▶ **EXERCISE**:
Extend the passage on freelancers in the gig economy, picking up right after its final sentence.

▶ **EXCERPTED PASSAGE**:
=======
- The freelance workforce is growing.
- Freelancing provides workers with freedom and challenges.
- Gig workers may need help in handling financial matters.
The traditional career path of holding one full-time job for a long period is changing. You may find you have clients who are instead choosing to participate in what is now known as the “gig economy,” opting for more flexible freelance jobs, or “gigs,” and building their own client base through online platforms. Currently 57 million — or 36% of the current U.S. workforce — are in the gig economy.1
How many of your clients have made the move to earn part or all of their income from freelancing? Let’s look at some of the advantages and challenges your clients may face in becoming their own boss, human resources department, payroll, and benefits provider.
Most freelancers depend on more than one type of work, therefore their skill set may be diverse. For example, a freelance photographer may drive for Lyft between photo contracts. Independence from a single, full-time job can mean having several different income streams and work days that are varied. As a financial professional, you may want to encourage your clients to have their paychecks come from multiple sources to cover the loss of income from a client and keep their income consistent.
=======
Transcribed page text
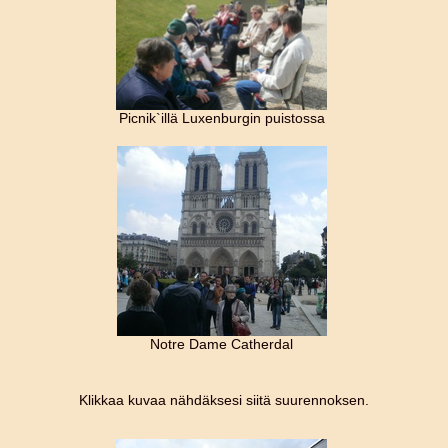
Picnik`illä Luxenburgin puistossa
Notre Dame Catherdal
Klikkaa kuvaa nähdäksesi siitä suurennoksen.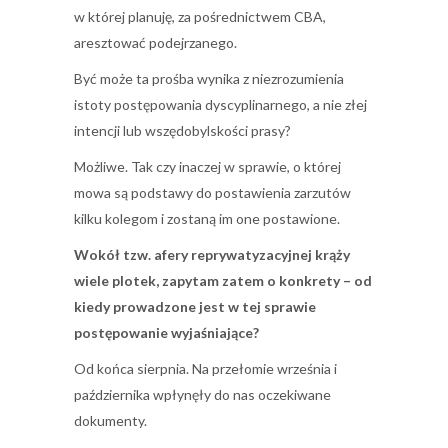
w której planuję, za pośrednictwem CBA,
aresztować podejrzanego.
Być może ta prośba wynika z niezrozumienia
istoty postępowania dyscyplinarnego, a nie złej
intencji lub wszędobylskości prasy?
Możliwe. Tak czy inaczej w sprawie, o której
mowa są podstawy do postawienia zarzutów
kilku kolegom i zostaną im one postawione.
Wokół tzw. afery reprywatyzacyjnej krąży
wiele plotek, zapytam zatem o konkrety – od
kiedy prowadzone jest w tej sprawie
postępowanie wyjaśniające?
Od końca sierpnia. Na przełomie września i
października wpłynęły do nas oczekiwane
dokumenty.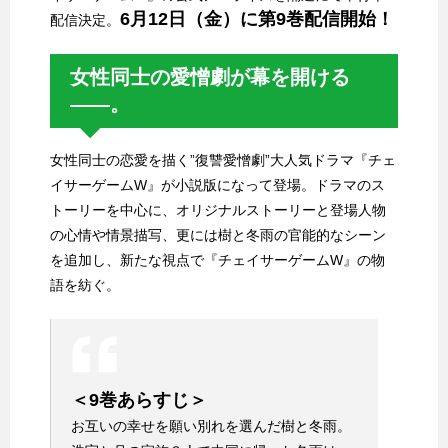
6月12日（金）に第9巻配信開始！
配信決定。
女性同士の愛憎劇が幕を開ける
――。
女性同士の恋愛を描く”復讐愛憎劇”大人気ドラマ『チェ
イサーゲームW』が小説版になって登場。ドラマのス
トーリーを中心に、オリジナルストーリーと登場人物
の心情や情景描写、更には樹と冬雨の官能的なシーン
を追加し、新たな視点で『チェイサーゲームW』の物
語を紡ぐ。
＜9巻あらすじ＞
お互いの幸せを願い別れを選んだ樹と冬雨。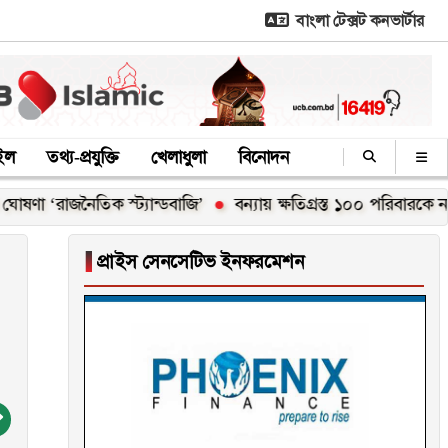
বাংলা টেক্সট কনভার্টার
াইল
তথ্য-প্রযুক্তি
খেলাধুলা
বিনোদন
জনৈতিক স্ট্যান্ডবাজি’
বন্যায় ক্ষতিগ্রস্ত ১০০ পরিবারকে নতুন ঘর দেবে
▐
প্রাইস সেনসেটিভ ইনফরমেশন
=======
▶ **REPLY TO THE TASK**:
A freelancer’s time is their own. For many, this works well if they want to be able to care for families, work in different environments or from home, and set a schedule for times when they’re most productive (for example, night owls vs. morning people). However, if a client isn’t good at motivating themselves or disciplined enough to set their own schedule, freelancing may prove difficult. You may want to help clients keep this in mind as they consider the most appropriate gigs as well as their long-term career and financial goals.
Another upside to freelancing can be time dedicated to continuing education and building more skills. For example, a videographer may take courses in both filmmaking and editing so they can be a one-stop-shop for a client. Freelancers who build their skills have more options for more work and can even follow personal passions to do unrelated types of work. You might want to encourage clients to invest in training on topics that could further their earning potential. This training may even be tax deductible.2
One of the biggest challenges in the gig economy can be self-managing taxes. Even if your clients are just freelancing on the side and not earning a lot, it’s still important they keep records of income and expenses for the IRS. Making extra income is great for your client – and the IRS too – because it’s considered taxable income.3 Some platforms, like Etsy, will report income to the IRS, so your clients should report as well. Transamerica is not affiliated with Etsy.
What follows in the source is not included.